> **WHAT IS NEEDED**
Format every line of the entries below as a JSON list of strings, one string per line, with blank lines omitted.

::::

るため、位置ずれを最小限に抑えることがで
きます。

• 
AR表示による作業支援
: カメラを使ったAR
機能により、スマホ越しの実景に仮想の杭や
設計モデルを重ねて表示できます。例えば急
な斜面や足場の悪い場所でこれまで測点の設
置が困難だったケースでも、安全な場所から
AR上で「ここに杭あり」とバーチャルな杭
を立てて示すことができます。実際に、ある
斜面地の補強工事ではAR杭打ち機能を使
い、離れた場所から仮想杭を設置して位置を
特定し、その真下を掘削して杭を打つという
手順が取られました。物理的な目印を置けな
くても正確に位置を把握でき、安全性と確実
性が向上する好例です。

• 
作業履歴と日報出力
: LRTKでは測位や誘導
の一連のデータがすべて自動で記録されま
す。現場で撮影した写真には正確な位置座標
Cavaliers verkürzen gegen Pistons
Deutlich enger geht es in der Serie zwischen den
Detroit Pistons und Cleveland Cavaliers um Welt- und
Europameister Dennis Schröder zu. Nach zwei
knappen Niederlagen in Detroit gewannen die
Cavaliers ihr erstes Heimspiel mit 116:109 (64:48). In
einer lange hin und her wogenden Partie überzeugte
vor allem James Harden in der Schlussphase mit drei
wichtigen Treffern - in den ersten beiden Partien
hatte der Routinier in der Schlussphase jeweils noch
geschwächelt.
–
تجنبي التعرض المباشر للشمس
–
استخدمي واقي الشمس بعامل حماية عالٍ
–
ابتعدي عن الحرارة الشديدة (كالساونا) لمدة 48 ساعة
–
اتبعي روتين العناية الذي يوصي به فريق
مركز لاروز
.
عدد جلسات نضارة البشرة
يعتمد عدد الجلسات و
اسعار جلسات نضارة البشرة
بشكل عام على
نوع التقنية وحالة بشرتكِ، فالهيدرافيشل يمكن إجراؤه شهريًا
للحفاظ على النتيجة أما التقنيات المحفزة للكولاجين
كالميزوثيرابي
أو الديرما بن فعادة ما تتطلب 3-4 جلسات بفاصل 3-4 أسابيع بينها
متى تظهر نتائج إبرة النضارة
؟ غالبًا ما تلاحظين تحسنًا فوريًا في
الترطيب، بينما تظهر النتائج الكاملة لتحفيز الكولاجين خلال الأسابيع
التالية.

::::

> **OUTPUT OF THE TASK**
[
  "るため、位置ずれを最小限に抑えることがで",
  "きます。",
  "• ",
  "AR表示による作業支援",
  ": カメラを使ったAR",
  "機能により、スマホ越しの実景に仮想の杭や",
  "設計モデルを重ねて表示できます。例えば急",
  "な斜面や足場の悪い場所でこれまで測点の設",
  "置が困難だったケースでも、安全な場所から",
  "AR上で「ここに杭あり」とバーチャルな杭",
  "を立てて示すことができます。実際に、ある",
  "斜面地の補強工事ではAR杭打ち機能を使",
  "い、離れた場所から仮想杭を設置して位置を",
  "特定し、その真下を掘削して杭を打つという",
  "手順が取られました。物理的な目印を置けな",
  "くても正確に位置を把握でき、安全性と確実",
  "性が向上する好例です。",
  "• ",
  "作業履歴と日報出力",
  ": LRTKでは測位や誘導",
  "の一連のデータがすべて自動で記録されま",
  "す。現場で撮影した写真には正確な位置座標",
  "Cavaliers verkürzen gegen Pistons",
  "Deutlich enger geht es in der Serie zwischen den",
  "Detroit Pistons und Cleveland Cavaliers um Welt- und",
  "Europameister Dennis Schröder zu. Nach zwei",
  "knappen Niederlagen in Detroit gewannen die",
  "Cavaliers ihr erstes Heimspiel mit 116:109 (64:48). In",
  "einer lange hin und her wogenden Partie überzeugte",
  "vor allem James Harden in der Schlussphase mit drei",
  "wichtigen Treffern - in den ersten beiden Partien",
  "hatte der Routinier in der Schlussphase jeweils noch",
  "geschwächelt.",
  "–",
  "تجنبي التعرض المباشر للشمس",
  "–",
  "استخدمي واقي الشمس بعامل حماية عالٍ",
  "–",
  "ابتعدي عن الحرارة الشديدة (كالساونا) لمدة 48 ساعة",
  "–",
  "اتبعي روتين العناية الذي يوصي به فريق",
  "مركز لاروز",
  ".",
  "عدد جلسات نضارة البشرة",
  "يعتمد عدد الجلسات و",
  "اسعار جلسات نضارة البشرة",
  "بشكل عام على",
  "نوع التقنية وحالة بشرتكِ، فالهيدرافيشل يمكن إجراؤه شهريًا",
  "للحفاظ على النتيجة أما التقنيات المحفزة للكولاجين",
  "كالميزوثيرابي",
  "أو الديرما بن فعادة ما تتطلب 3-4 جلسات بفاصل 3-4 أسابيع بينها",
  "متى تظهر نتائج إبرة النضارة",
  "؟ غالبًا ما تلاحظين تحسنًا فوريًا في",
  "الترطيب، بينما تظهر النتائج الكاملة لتحفيز الكولاجين خلال الأسابيع",
  "التالية."
]